Assuming that the amount of back-scroll is only a single click of the scroll-wheel and not half-way up or down the page, then what you describe is typical of wheel-mice, especially older ones.
If you open a wheel-mouse and look at how the scroll-wheel mechanism works, you’ll see that it has a series of bumps inside the wheel and a spring that presses against the bumps to cause the click-y feeling. Moreover, you’ll notice a series of thin slits on the face of the wheel through which a small beam of infrared light passes, and the mouse detects the interruptions as the wheel rotating.
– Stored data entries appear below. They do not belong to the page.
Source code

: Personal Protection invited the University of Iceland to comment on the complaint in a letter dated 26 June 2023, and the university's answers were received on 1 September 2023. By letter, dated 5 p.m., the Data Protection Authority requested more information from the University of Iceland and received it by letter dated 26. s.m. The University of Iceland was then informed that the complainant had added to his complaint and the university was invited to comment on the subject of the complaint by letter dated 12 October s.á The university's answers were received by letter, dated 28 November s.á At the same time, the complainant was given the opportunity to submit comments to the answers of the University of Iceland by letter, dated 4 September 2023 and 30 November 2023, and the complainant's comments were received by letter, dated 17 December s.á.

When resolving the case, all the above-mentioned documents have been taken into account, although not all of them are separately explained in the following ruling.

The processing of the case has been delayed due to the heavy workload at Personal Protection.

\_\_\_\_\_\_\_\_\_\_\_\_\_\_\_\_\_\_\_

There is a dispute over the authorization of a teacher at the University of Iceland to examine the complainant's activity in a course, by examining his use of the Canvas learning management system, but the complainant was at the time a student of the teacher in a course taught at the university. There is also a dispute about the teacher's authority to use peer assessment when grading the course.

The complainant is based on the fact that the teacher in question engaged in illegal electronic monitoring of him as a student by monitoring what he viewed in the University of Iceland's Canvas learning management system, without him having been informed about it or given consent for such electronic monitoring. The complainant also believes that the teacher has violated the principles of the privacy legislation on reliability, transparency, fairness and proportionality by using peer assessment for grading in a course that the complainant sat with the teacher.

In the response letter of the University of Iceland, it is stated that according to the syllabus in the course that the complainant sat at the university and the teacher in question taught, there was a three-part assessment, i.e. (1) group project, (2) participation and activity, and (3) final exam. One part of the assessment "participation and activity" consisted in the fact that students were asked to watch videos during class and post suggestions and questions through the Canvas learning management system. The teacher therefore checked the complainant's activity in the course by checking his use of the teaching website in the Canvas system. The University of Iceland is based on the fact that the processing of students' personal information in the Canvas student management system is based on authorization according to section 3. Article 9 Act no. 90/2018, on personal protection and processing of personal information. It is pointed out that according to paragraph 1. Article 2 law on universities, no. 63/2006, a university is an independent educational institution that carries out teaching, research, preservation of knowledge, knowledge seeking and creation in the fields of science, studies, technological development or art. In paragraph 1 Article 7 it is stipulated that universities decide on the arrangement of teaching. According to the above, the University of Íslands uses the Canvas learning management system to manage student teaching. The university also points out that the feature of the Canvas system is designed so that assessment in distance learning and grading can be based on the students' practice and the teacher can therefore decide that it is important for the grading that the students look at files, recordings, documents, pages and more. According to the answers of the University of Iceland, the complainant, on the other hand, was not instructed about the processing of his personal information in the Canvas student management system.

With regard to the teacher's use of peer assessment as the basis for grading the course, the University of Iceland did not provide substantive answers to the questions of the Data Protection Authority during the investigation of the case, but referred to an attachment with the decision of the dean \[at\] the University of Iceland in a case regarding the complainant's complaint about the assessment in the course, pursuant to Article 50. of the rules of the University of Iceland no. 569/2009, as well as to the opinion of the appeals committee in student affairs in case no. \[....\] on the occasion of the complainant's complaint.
The problem is that the bumps inside the wheel (“resting positions”) are not always perfectly aligned with the slits. This can be exacerbated with age due to wear. As such, when the wheel is rotated, the mouse things it has stopped scrolling, but when you release the wheel, it settles in the bump, causing a slight rotation forward or backward.
There’s not a whole lot that can be done about it, but one option is to open the mouse and remove the spring altogether (the one with an end inside the wheel, not the one holding the wheel up). Personally, I find it better because then the mouse has no clicking at all and feels smoother. In fact, it is quite desirable because excessive clicking with some mice can create a big headache due to all the vibrations. The problem of course is that if the wheel is too loose, then it may spin too freely and cause its own erratic scrolling issue.